## [TEXTE SOURCE]
Laurence Housiaux des éditions Luc Pire : Changement et continuité

Publié le 11 juillet 2012, par Sylvie Hendrickx


Avec un catalogue d’une riche diversité ancrée dans une production belge, les éditions Luc Pire font figure de maison à la personnalité forte - autant que tenace - au sein du paysage éditorial de notre pays. Dernièrement, le parcours de cette maison a pris un nouveau tournant suite au retrait du fondateur de la société et l’arrivée à la tête des éditions de Laurence Housiaux qui y assure, depuis plus d’un an, la fonction de directrice. Dans ses locaux situés au cœur de Liège, nous avons rencontré cette spécialiste du livre et de la communication qui, discrète et volontaire, se sent prête aujourd’hui à prendre le relais, à poursuivre l’aventure mais aussi à tenter de garder le cap en déployant de nouveaux projets et ce, malgré un contexte actuel difficile pour le monde de l’édition.

S.H. : Depuis quelques mois, vous êtes devenue pleinement éditrice responsable des éditions Luc Pire. Qu’est-ce qui vous a donné l’envie, ou la folie pourraient penser certains, de reprendre cette maison d’édition ?

L.H. : Lorsqu’il a fallu prendre cette décision, nous avions déjà pratiquement tous nos projets pour 2012 et certains pour 2013. Nous formions par ailleurs une très bonne équipe et nous avions un petit goût de trop peu, l’envie de continuer… Bien sûr, la situation économique actuelle n’est pas ce qu’il y a de mieux pour l’édition et mille raisons auraient pu faire que l’on ne poursuive pas, mais autant mes collègues que moi-même, nous ne souhaitions pas arrêter tout le chantier entamé ni abandonner nos collaborations avec les auteurs. De plus, le noyau de la maison d’édition est peut-être peu important en nombre de personnes mais il faut savoir que, d’une façon plus large, on touche aussi plusieurs lecteurs qui travaillent pour nous, une attachée de presse, l’imprimeur, Interforum, les libraires… finalement la chaîne est considérable et cela fait quelques dizaines de personnes touchées par cette société. Cela compte aussi.

S.H. : Considérez-vous la décision de poursuivre les éditions comme un défi ?

L.H. : Non, pas du tout : si les éditions marchent bien tant mieux, mais si ce n’est pas le cas, au moins aura-t-on essayé ! Au vu de toutes les mutations que connaît le monde du livre actuellement, il est clair que le travail fourni ne pourrait être tenu pour seul responsable en cas d’échec. Par ailleurs, je ne parlerai pas non plus de réelle « folie » ! Il s’agit avant tout de continuer une maison d’édition qui fonctionne. Luc Pire et moi avons chacun notre personnalité mais les choses se sont très bien passées entre nous lors de la reprise des éditions. Il souhaitait faire autre chose mais n’avait certainement pas envie que la maison d’édition s’écroule.

S.H. : Cette maison fondée par Luc Pire lui est très fortement associée puisqu’elle porte son nom. Est-il parfois difficile de vous situer par rapport à cette dénomination ?

## [EXTRAIT DES DONNÉES]
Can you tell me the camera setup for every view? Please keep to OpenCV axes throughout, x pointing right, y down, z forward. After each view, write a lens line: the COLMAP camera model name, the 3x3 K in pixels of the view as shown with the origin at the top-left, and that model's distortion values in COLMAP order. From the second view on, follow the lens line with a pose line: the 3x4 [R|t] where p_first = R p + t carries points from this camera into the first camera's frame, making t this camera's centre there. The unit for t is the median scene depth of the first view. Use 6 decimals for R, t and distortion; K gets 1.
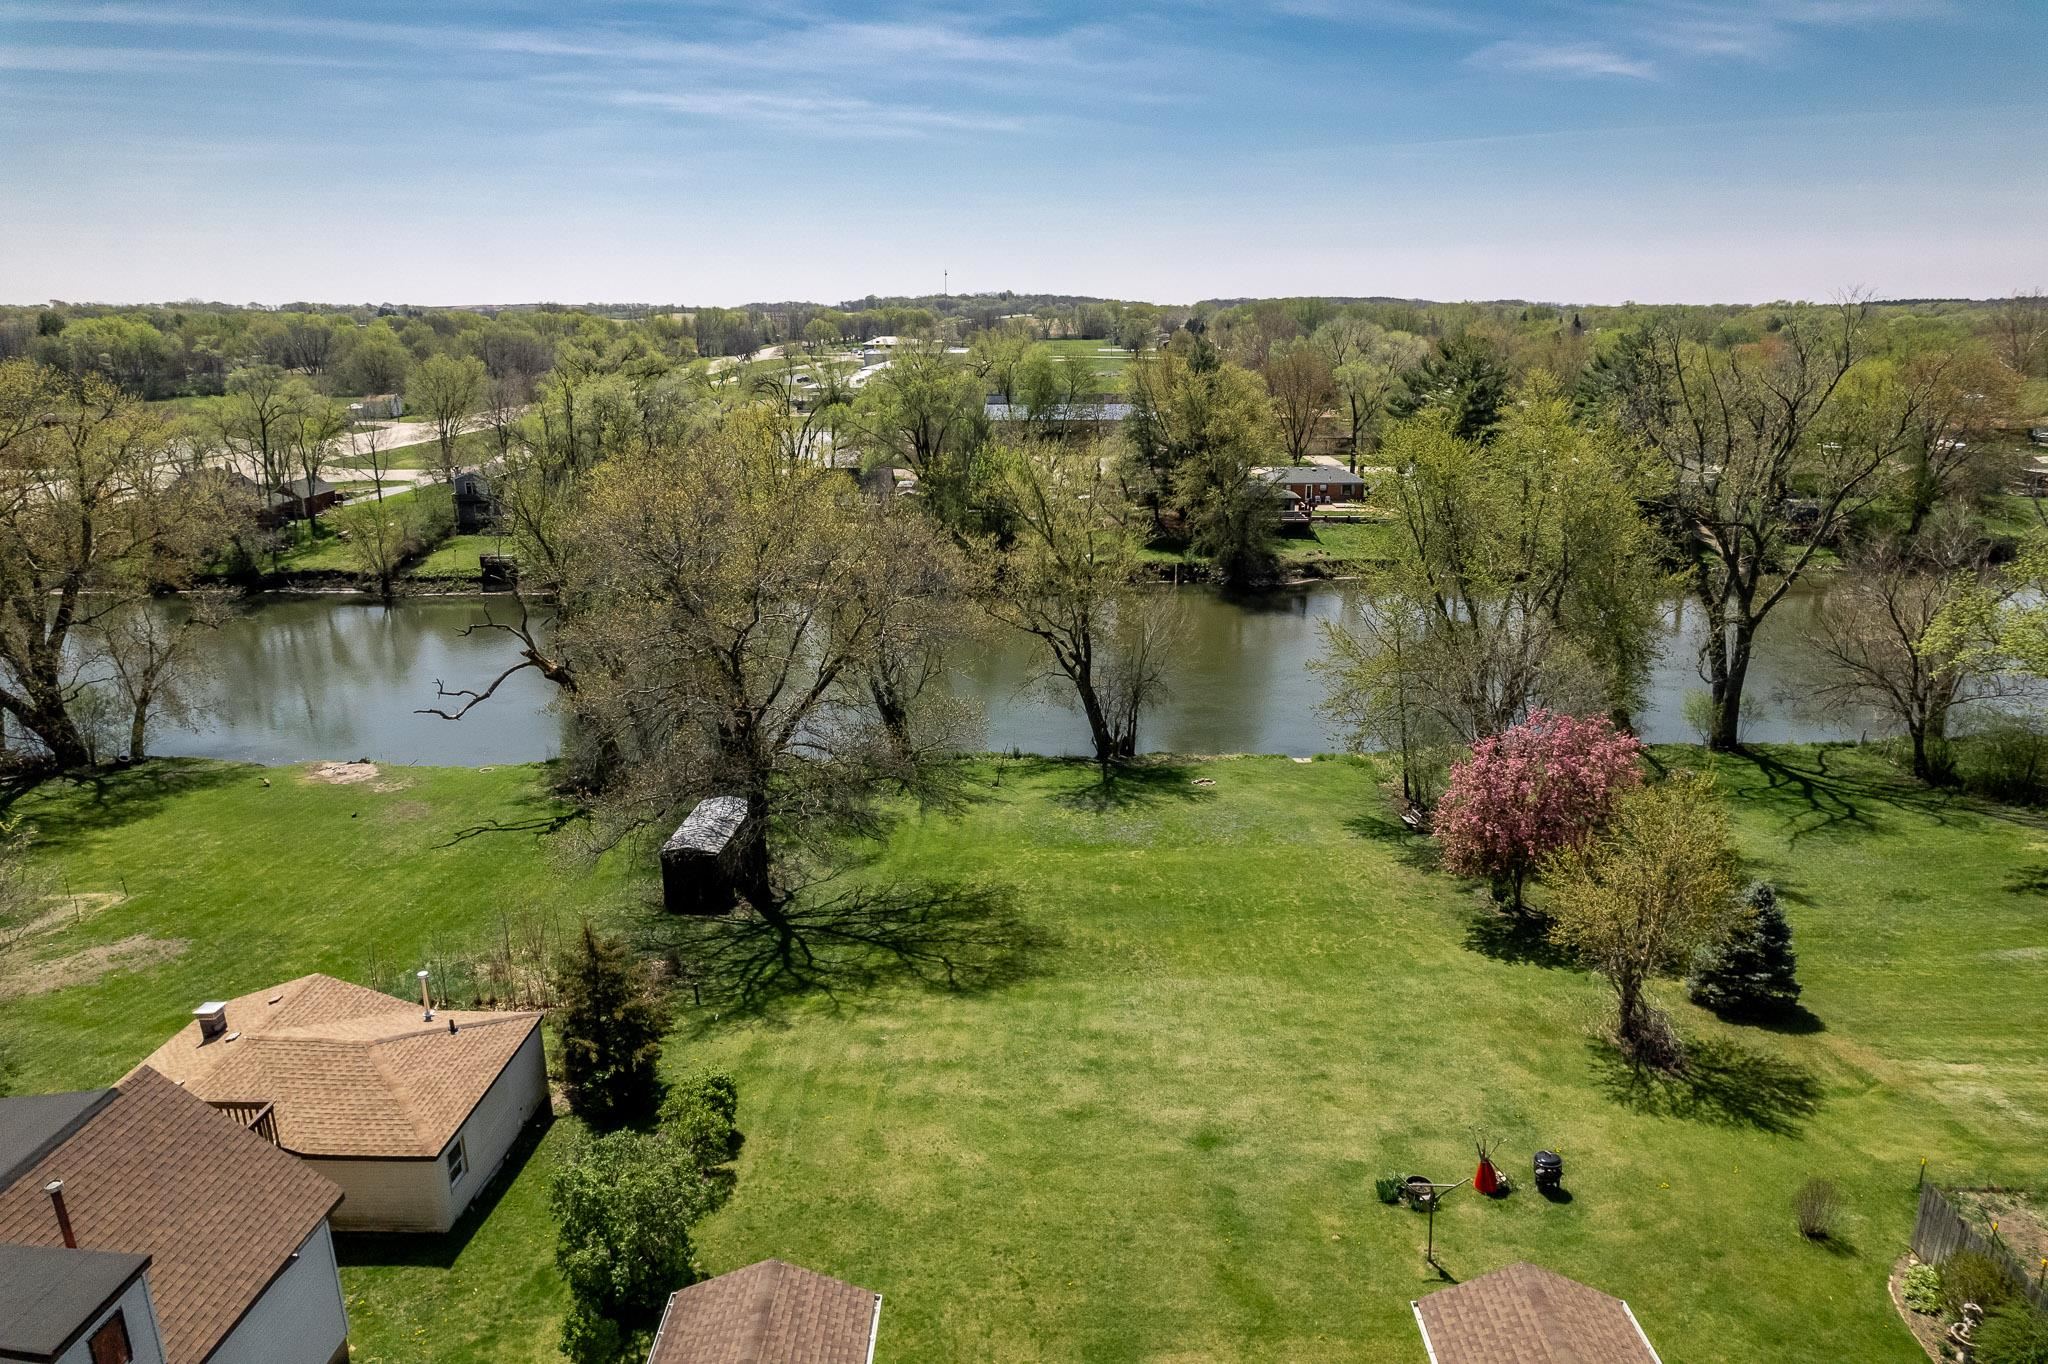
lens RADIAL K [[1319.8, 0, 1016.9], [0, 1319.8, 691.5], [0, 0, 1]] dist [-0.067655, 0.054447]
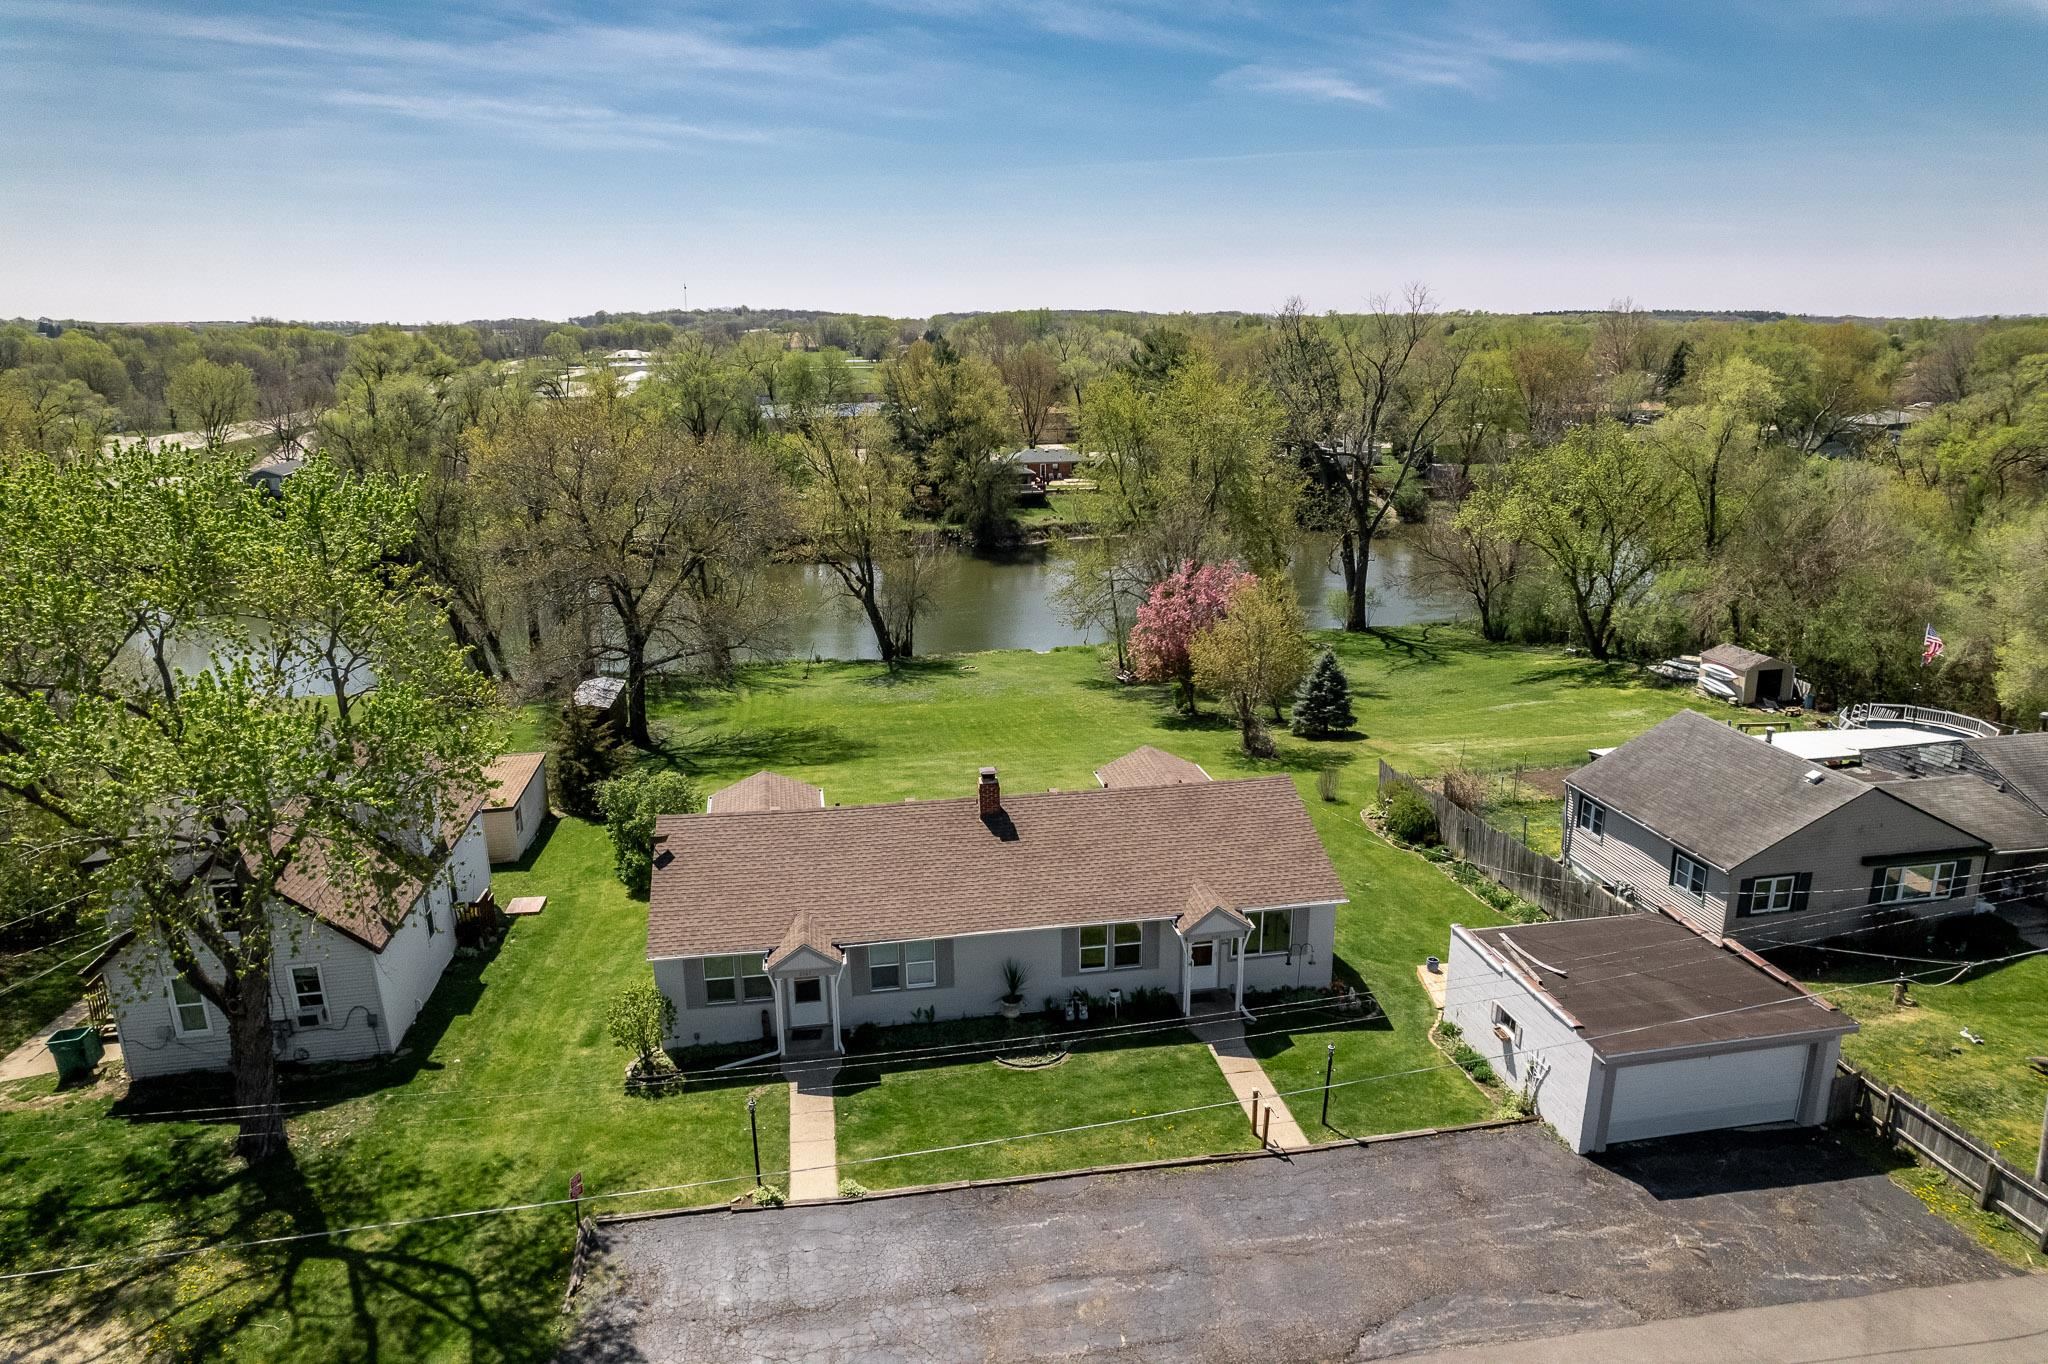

## [QUESTIONS]
a – Dans l'entretien avec Laurence Housiaux, relevez les acteurs qu'elle cite comme faisant partie de la chaîne touchée par la maison d'édition au-delà de son noyau.
b – Poursuivez l'entretien avec Laurence Housiaux à partir de la dernière question de S.H.
Le listing n'est pas utile ici.

## [CORRIGÉ]
a – Plusieurs lecteurs qui travaillent pour la maison, une attachée de presse, l'imprimeur, Interforum et les libraires.

b –
L.H. : Il est assez surprenant qu’il n’y ait qu’à moi que l’on pose cette question ! En France, certaines maisons d’édition portant le même nom depuis leurs débuts ont également été reprises par d’autres personnes. Le cas ne s’était simplement pas encore présenté en Belgique ! Ceci dit, nous sommes bien d’accord, un nom ne vit pas ad vitam aeternam et on ne sait pas ce que l’avenir nous réserve. Mais en changer impliquerait des modifications pour tout le réseau des librairies, pour la clientèle… et à ce jour la notoriété des éditions Luc Pire est très bonne au niveau du lectorat. Pourquoi dès lors changer notre nom ?

S.H. : L’entreprise Luc Pire, une activité et une production qui restent à taille humaine ?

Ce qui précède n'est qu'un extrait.